Text:
-*-*-

I ran into some head scratchers trying to exchange encrypted messages between servers. It was a good time to get a small taste of dealing with different string encodings.

After trying to brute force convert between ASCII-8BIT and UTF-8 (turrible idea BTW) I picked up some trock tronkory involving binary strings, Base64, and how Ruby handles string encodings.

I was trying to read in a file containing binary string data as environment variables, but the default string encoding used to read the file is UTF-8. I naively thought I could save binary strings that would be interpreted as UTF-8 at runtime and then manually convert back to binary. I simply did not understand string encodings… and sought to learn more about them here.

-*-*-

Chart analysis data:
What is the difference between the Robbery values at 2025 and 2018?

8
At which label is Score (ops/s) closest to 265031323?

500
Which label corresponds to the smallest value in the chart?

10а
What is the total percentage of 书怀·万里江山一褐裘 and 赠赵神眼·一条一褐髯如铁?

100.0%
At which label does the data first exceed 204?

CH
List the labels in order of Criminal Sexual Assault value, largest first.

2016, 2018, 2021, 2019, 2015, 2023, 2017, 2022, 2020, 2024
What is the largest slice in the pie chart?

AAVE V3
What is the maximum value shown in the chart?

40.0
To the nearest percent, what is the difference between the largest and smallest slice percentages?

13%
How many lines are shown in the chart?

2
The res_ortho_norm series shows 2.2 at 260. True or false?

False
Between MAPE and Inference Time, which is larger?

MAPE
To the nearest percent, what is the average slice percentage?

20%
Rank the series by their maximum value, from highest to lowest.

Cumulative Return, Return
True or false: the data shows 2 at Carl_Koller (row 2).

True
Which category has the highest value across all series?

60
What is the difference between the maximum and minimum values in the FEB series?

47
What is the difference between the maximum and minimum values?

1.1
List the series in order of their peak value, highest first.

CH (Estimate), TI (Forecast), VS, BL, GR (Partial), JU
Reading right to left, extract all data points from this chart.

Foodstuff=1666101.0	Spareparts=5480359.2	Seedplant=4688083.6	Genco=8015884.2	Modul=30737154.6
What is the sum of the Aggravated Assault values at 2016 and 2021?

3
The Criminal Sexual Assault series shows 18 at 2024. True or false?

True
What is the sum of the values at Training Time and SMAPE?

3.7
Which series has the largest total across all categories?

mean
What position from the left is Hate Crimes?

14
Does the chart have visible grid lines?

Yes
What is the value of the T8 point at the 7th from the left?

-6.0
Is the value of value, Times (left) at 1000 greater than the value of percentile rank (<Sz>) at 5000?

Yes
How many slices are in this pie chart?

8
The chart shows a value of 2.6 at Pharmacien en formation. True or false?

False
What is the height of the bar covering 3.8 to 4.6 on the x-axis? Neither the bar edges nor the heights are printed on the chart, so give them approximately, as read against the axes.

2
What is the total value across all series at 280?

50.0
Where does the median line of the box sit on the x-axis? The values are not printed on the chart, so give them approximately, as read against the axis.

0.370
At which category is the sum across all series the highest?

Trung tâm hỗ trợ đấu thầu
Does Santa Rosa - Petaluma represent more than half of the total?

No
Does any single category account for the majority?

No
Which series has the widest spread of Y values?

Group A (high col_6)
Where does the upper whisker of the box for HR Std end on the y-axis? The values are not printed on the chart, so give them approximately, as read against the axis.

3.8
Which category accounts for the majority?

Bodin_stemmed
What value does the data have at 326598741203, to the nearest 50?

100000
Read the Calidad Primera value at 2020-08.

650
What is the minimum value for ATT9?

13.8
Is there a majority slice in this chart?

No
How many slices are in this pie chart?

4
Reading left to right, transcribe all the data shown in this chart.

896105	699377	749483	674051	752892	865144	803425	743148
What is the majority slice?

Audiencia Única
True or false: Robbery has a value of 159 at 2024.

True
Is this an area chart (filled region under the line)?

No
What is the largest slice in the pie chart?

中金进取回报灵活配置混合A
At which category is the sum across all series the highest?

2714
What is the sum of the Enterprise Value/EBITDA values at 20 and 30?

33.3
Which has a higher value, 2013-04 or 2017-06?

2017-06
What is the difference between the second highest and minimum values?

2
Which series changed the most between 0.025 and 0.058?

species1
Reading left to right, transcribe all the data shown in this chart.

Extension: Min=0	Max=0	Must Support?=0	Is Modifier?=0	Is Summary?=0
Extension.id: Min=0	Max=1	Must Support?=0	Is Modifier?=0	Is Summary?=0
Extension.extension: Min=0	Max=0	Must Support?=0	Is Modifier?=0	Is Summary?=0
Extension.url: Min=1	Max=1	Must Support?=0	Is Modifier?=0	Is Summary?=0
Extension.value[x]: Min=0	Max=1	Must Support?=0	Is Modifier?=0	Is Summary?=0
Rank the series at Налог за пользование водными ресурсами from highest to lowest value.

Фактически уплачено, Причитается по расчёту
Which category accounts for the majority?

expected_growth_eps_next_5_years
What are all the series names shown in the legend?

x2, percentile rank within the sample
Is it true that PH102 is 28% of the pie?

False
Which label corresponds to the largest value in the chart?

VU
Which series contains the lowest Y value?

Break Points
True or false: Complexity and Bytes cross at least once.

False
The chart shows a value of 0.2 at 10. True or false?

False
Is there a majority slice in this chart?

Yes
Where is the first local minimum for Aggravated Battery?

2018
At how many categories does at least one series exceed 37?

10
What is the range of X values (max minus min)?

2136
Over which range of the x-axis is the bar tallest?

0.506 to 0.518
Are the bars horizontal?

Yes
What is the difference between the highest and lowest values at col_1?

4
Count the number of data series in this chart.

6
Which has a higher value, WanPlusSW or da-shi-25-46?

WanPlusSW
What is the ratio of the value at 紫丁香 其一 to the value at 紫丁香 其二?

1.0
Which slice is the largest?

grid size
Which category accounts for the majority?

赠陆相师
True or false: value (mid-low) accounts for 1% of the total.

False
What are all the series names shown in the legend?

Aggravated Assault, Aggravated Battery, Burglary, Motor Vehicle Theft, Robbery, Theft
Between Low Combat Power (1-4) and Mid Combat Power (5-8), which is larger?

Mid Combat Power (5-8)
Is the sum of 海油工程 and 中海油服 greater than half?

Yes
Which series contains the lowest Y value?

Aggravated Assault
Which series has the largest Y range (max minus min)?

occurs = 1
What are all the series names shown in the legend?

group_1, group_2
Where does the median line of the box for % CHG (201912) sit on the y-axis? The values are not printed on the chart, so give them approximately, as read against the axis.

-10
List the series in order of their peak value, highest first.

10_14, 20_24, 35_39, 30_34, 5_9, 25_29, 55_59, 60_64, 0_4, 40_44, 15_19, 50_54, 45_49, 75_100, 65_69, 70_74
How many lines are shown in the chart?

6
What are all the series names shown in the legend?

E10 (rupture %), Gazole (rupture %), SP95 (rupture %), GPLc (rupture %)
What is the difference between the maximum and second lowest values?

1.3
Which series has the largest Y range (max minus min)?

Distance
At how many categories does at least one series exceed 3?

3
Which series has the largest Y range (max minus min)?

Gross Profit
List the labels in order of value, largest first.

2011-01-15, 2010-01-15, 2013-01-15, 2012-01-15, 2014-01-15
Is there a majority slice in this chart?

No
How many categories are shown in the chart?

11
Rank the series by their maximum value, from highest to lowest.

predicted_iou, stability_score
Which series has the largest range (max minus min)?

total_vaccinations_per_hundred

-*-*-

Transcribe the text on string encodings in full, word for word.

Answer for this exercise:
I ran into some head scratchers trying to exchange encrypted messages between servers. It was a good time to get a small taste of dealing with different string encodings.

After trying to brute force convert between ASCII-8BIT and UTF-8 (turrible idea BTW) I picked up some trock tronkory involving binary strings, Base64, and how Ruby handles string encodings.

I was trying to read in a file containing binary string data as environment variables, but the default string encoding used to read the file is UTF-8. I naively thought I could save binary strings that would be interpreted as UTF-8 at runtime and then manually convert back to binary. I simply did not understand string encodings… and sought to learn more about them here.